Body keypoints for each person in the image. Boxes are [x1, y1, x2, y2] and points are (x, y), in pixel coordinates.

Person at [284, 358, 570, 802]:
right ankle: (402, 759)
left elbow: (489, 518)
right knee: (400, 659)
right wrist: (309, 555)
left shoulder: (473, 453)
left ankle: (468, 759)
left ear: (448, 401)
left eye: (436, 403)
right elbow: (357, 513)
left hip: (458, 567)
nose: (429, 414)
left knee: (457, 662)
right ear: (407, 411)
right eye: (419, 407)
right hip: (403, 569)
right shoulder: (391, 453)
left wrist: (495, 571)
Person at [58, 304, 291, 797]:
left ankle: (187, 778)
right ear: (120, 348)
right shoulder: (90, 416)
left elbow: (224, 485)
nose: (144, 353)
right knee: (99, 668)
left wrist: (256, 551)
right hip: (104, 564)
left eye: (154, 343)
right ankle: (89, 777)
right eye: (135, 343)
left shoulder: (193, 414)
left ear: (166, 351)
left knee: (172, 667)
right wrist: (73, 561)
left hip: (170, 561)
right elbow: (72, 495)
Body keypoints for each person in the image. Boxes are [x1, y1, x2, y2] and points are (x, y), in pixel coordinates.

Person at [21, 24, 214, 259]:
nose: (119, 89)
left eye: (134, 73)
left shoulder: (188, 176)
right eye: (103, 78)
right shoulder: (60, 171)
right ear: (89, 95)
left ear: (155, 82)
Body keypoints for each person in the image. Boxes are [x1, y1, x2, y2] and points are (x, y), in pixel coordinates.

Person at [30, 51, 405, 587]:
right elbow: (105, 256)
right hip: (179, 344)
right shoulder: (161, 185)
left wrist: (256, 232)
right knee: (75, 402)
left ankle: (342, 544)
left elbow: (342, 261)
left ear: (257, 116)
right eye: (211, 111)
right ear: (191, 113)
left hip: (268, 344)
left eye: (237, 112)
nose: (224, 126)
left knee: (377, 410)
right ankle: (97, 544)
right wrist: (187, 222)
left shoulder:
***
EXERCISE DESCRIPTION: Would you transcribe, exactly, the lines running from the one that contains "left shoulder: (473, 453)" through the final line of the listing above? Include both ends and nothing else.

ANSWER:
left shoulder: (473, 453)
left ankle: (468, 759)
left ear: (448, 401)
left eye: (436, 403)
right elbow: (357, 513)
left hip: (458, 567)
nose: (429, 414)
left knee: (457, 662)
right ear: (407, 411)
right eye: (419, 407)
right hip: (403, 569)
right shoulder: (391, 453)
left wrist: (495, 571)
Person at [58, 304, 291, 797]:
left ankle: (187, 778)
right ear: (120, 348)
right shoulder: (90, 416)
left elbow: (224, 485)
nose: (144, 353)
right knee: (99, 668)
left wrist: (256, 551)
right hip: (104, 564)
left eye: (154, 343)
right ankle: (89, 777)
right eye: (135, 343)
left shoulder: (193, 414)
left ear: (166, 351)
left knee: (172, 667)
right wrist: (73, 561)
left hip: (170, 561)
right elbow: (72, 495)
Body keypoints for each person in the image. Boxes are [x1, y1, x2, y2] and points are (x, y), in pixel coordinates.

Person at [21, 24, 214, 259]:
nose: (119, 89)
left eye: (134, 73)
left shoulder: (188, 176)
right eye: (103, 78)
right shoulder: (60, 171)
right ear: (89, 95)
left ear: (155, 82)
Body keypoints for each person in the image. Boxes are [x1, y1, x2, y2] and points are (x, y), in pixel coordinates.

Person at [30, 51, 405, 587]:
right elbow: (105, 256)
right hip: (179, 344)
right shoulder: (161, 185)
left wrist: (256, 232)
right knee: (75, 402)
left ankle: (342, 544)
left elbow: (342, 261)
left ear: (257, 116)
right eye: (211, 111)
right ear: (191, 113)
left hip: (268, 344)
left eye: (237, 112)
nose: (224, 126)
left knee: (377, 410)
right ankle: (97, 544)
right wrist: (187, 222)
left shoulder:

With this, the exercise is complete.